Aux titres déjà cités, on peut ajouter Ivan le Terrible (1975 au Bolchoï et en 1976 à l’Opéra de Paris), Don Quichotte (1982, Copenhague); à Moscou, Raymonda (1984), Giselle (1987), La Bayadère (1992), Le Corsaire (1994). À signaler la date du 9 mars 1995: ce jour-là, Grigorovitch s’en alla par la sortie des artistes du théâtre, destitué de ses fonctions de directeur de la danse; mais il y rentra plusieurs années après par la porte principale, appelé à sauver la programmation et bénéficiant de la faveur du public moscovite qui le réclamait à cor et à cri.
Youri Grigorovitch a été le directeur du Ballet du Théâtre Bolchoï de Moscou, à différentes périodes, de 1964 à 1995. Après lui, se sont succédé Vladimir Vassiliev, lors des cinq années suivantes (ce grand danseur, «mythe vivant» du Bolchoï, a été aussi directeur général du théâtre pendant une courte période), Boris Akimov, le chorégraphe Alexeï Ratmansky, Youri Burlaka, puis Sergueï Filine jusqu’en 2016 quand on a nommé Makhar Vaziev (ancien directeur du Ballet du Mariinsky de Saint-Pétersbourg et puis de celui de La Scala de Milan).
Dans une interview au Financial Times de l’année dernière, Vaziev a déclaré depuis le même trône occupé pendant trente ans par Grigorovitch: «L’ère soviétique est révolue mais nous devons retenir le meilleur de cette époque, ce qui était bien fait et qui garde aujourd’hui encore sa valeur, et avancer». Évidemment, pour lui aussi, le travail de son prédécesseur d’une époque désormais éloignée fait partie de «ce qui a été bien fait», et surtout de ce qui possède encore une valeur… Et il ajoutait: «En art, je ne suis pas démocratique». Précisément comme Grigorovitch.
Après Moscou, Youri Grigorovitch a déménagé à Krasnodar, dans la Russie méridionale, où l’état lui a permis d’agrandir à sa mesure la compagnie de ballet déjà existante, qui compte maintenant 110 danseurs, avec lesquels il a revisité et remis en scène L’Âge d’or, Le Lac des cygnes, La Bayadère et Raymonda. En 2010, il est revenu triomphalement au Bolchoï avec la reprise de son Roméo et Juliette.
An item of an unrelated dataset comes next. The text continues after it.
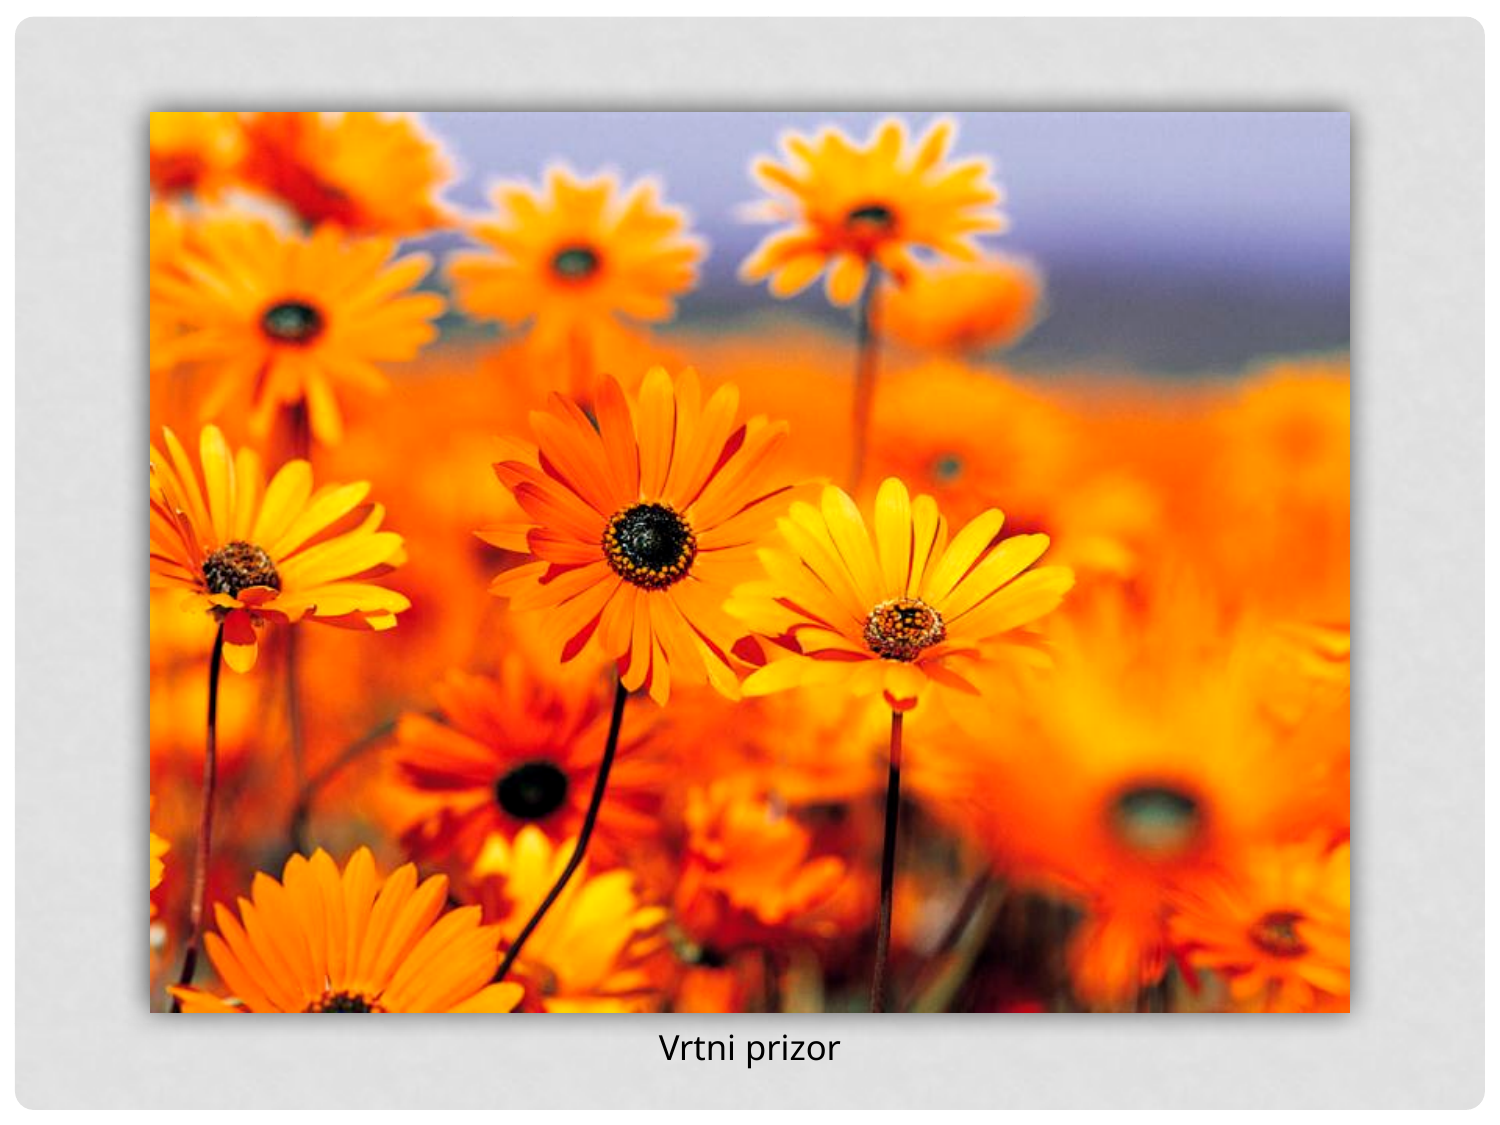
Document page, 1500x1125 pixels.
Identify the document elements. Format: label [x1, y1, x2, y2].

text_box [149, 112, 1351, 1076]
Désormais âgé, il n’a néanmoins jamais renoncé à s’occuper aussi du Prix Benois de la Danse, dont il est le fondateur et le président, aidé par ses fidèles collaboratrices Regina Nikiforova et Nina Koudriavtseva-Loory.
Ses œuvres, souvent dans des versions qu’il a réélaborées lui-même, demeurent aujourd’hui encore le pilier du répertoire chorégraphique dans la grande maison moscovite; un choix peut-être conservateur mais sage, qui donne sans cesse du souffle à la troupe.